_Working data:_
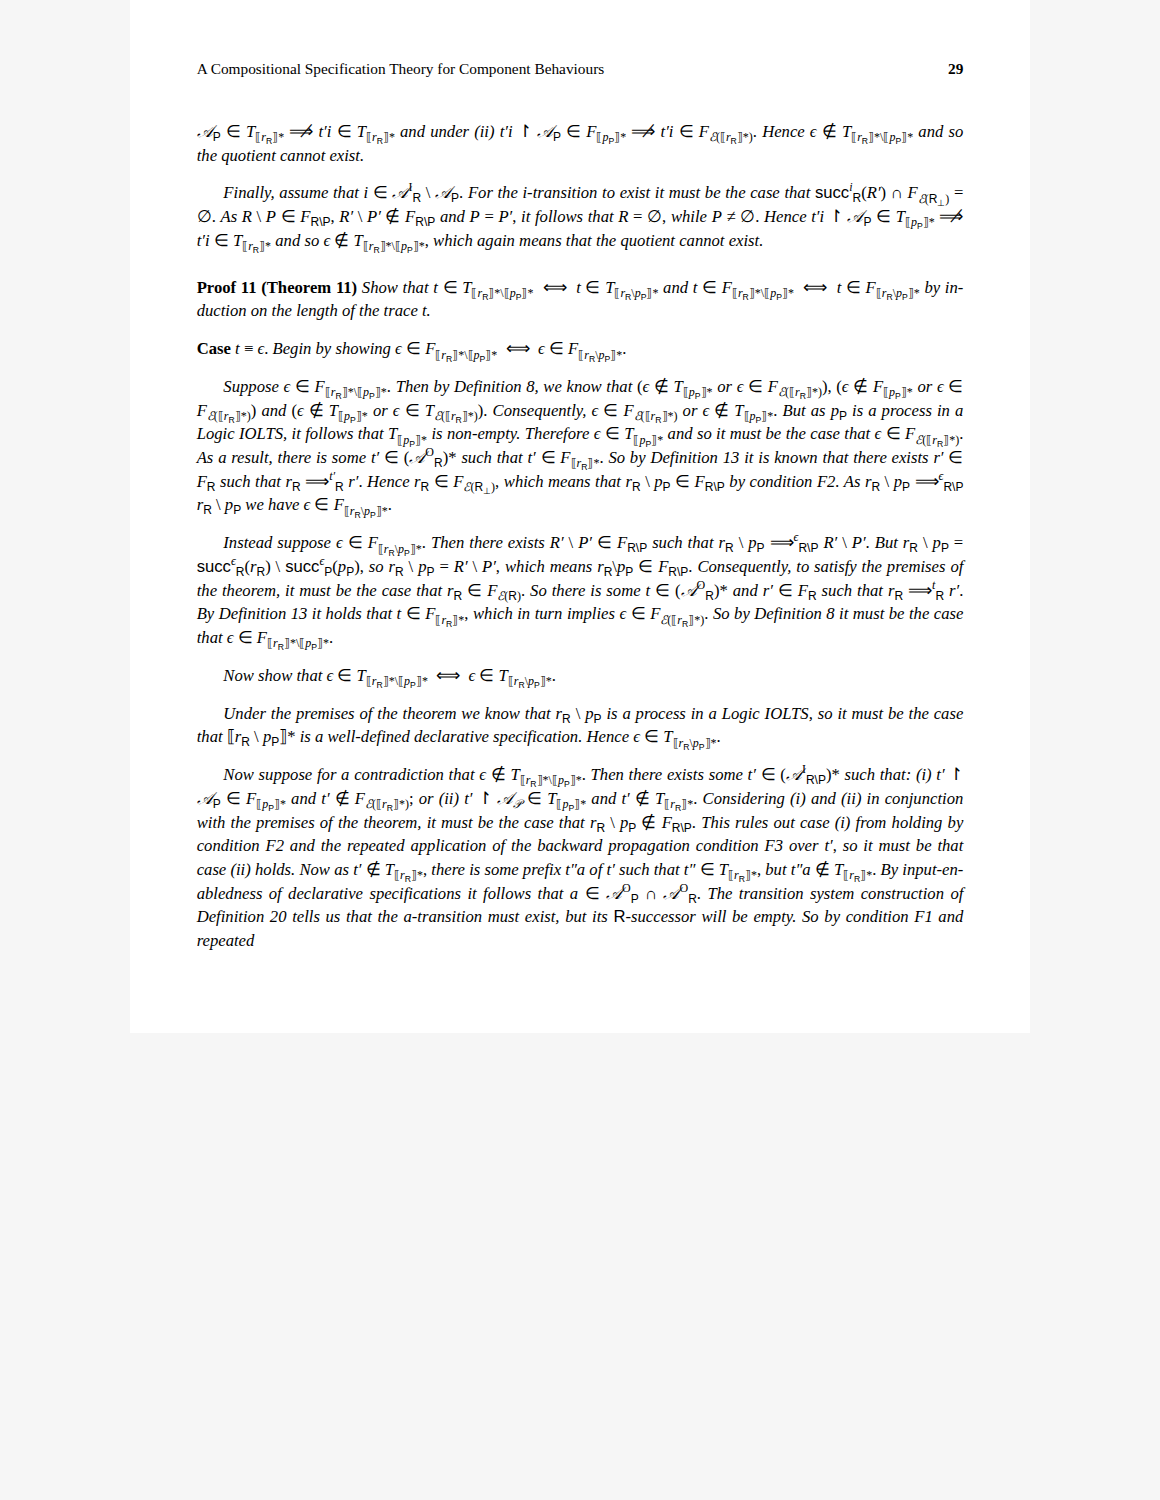A Compositional Specification Theory for Component Behaviours 29
𝒜P ∈ T⟦rR⟧* ⟹̸ t′i ∈ T⟦rR⟧* and under (ii) t′i ↾ 𝒜P ∈ F⟦pP⟧* ⟹̸ t′i ∈ Fℰ(⟦rR⟧*). Hence ϵ ∉ T⟦rR⟧*\⟦pP⟧* and so the quotient cannot exist.
Finally, assume that i ∈ 𝒜IR \ 𝒜P. For the i-transition to exist it must be the case that succiR(R′) ∩ Fℰ(R⊥) = ∅. As R \ P ∈ FR\P, R′ \ P′ ∉ FR\P and P = P′, it follows that R = ∅, while P ≠ ∅. Hence t′i ↾ 𝒜P ∈ T⟦pP⟧* ⟹̸ t′i ∈ T⟦rR⟧* and so ϵ ∉ T⟦rR⟧*\⟦pP⟧*, which again means that the quotient cannot exist.
Proof 11 (Theorem 11) Show that t ∈ T⟦rR⟧*\⟦pP⟧* ⟺ t ∈ T⟦rR\pP⟧* and t ∈ F⟦rR⟧*\⟦pP⟧* ⟺ t ∈ F⟦rR\pP⟧* by induction on the length of the trace t.
Case t ≡ ϵ. Begin by showing ϵ ∈ F⟦rR⟧*\⟦pP⟧* ⟺ ϵ ∈ F⟦rR\pP⟧*.
Suppose ϵ ∈ F⟦rR⟧*\⟦pP⟧*. Then by Definition 8, we know that (ϵ ∉ T⟦pP⟧* or ϵ ∈ Fℰ(⟦rR⟧*)), (ϵ ∉ F⟦pP⟧* or ϵ ∈ Fℰ(⟦rR⟧*)) and (ϵ ∉ T⟦pP⟧* or ϵ ∈ Tℰ(⟦rR⟧*)). Consequently, ϵ ∈ Fℰ(⟦rR⟧*) or ϵ ∉ T⟦pP⟧*. But as pP is a process in a Logic IOLTS, it follows that T⟦pP⟧* is non-empty. Therefore ϵ ∈ T⟦pP⟧* and so it must be the case that ϵ ∈ Fℰ(⟦rR⟧*). As a result, there is some t′ ∈ (𝒜OR)* such that t′ ∈ F⟦rR⟧*. So by Definition 13 it is known that there exists r′ ∈ FR such that rR ⟹t′R r′. Hence rR ∈ Fℰ(R⊥), which means that rR \ pP ∈ FR\P by condition F2. As rR \ pP ⟹ϵR\P rR \ pP we have ϵ ∈ F⟦rR\pP⟧*.
Instead suppose ϵ ∈ F⟦rR\pP⟧*. Then there exists R′ \ P′ ∈ FR\P such that rR \ pP ⟹ϵR\P R′ \ P′. But rR \ pP = succϵR(rR) \ succϵP(pP), so rR \ pP = R′ \ P′, which means rR\pP ∈ FR\P. Consequently, to satisfy the premises of the theorem, it must be the case that rR ∈ Fℰ(R). So there is some t ∈ (𝒜OR)* and r′ ∈ FR such that rR ⟹tR r′. By Definition 13 it holds that t ∈ F⟦rR⟧*, which in turn implies ϵ ∈ Fℰ(⟦rR⟧*). So by Definition 8 it must be the case that ϵ ∈ F⟦rR⟧*\⟦pP⟧*.
Now show that ϵ ∈ T⟦rR⟧*\⟦pP⟧* ⟺ ϵ ∈ T⟦rR\pP⟧*.
Under the premises of the theorem we know that rR \ pP is a process in a Logic IOLTS, so it must be the case that ⟦rR \ pP⟧* is a well-defined declarative specification. Hence ϵ ∈ T⟦rR\pP⟧*.
Now suppose for a contradiction that ϵ ∉ T⟦rR⟧*\⟦pP⟧*. Then there exists some t′ ∈ (𝒜IR\P)* such that: (i) t′ ↾ 𝒜P ∈ F⟦pP⟧* and t′ ∉ Fℰ(⟦rR⟧*); or (ii) t′ ↾ 𝒜𝒫 ∈ T⟦pP⟧* and t′ ∉ T⟦rR⟧*. Considering (i) and (ii) in conjunction with the premises of the theorem, it must be the case that rR \ pP ∉ FR\P. This rules out case (i) from holding by condition F2 and the repeated application of the backward propagation condition F3 over t′, so it must be that case (ii) holds. Now as t′ ∉ T⟦rR⟧*, there is some prefix t″a of t′ such that t″ ∈ T⟦rR⟧*, but t″a ∉ T⟦rR⟧*. By input-enabledness of declarative specifications it follows that a ∈ 𝒜OP ∩ 𝒜OR. The transition system construction of Definition 20 tells us that the a-transition must exist, but its R-successor will be empty. So by condition F1 and repeated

_What you will do:_ Going back over the entries above, copy word for word every line from the one that has "Proof 11 (Theorem" on through the one that has "Case t ≡ ϵ.".

_Solved problem:_
Proof 11 (Theorem 11) Show that t ∈ T⟦rR⟧*\⟦pP⟧* ⟺ t ∈ T⟦rR\pP⟧* and t ∈ F⟦rR⟧*\⟦pP⟧* ⟺ t ∈ F⟦rR\pP⟧* by induction on the length of the trace t.
Case t ≡ ϵ. Begin by showing ϵ ∈ F⟦rR⟧*\⟦pP⟧* ⟺ ϵ ∈ F⟦rR\pP⟧*.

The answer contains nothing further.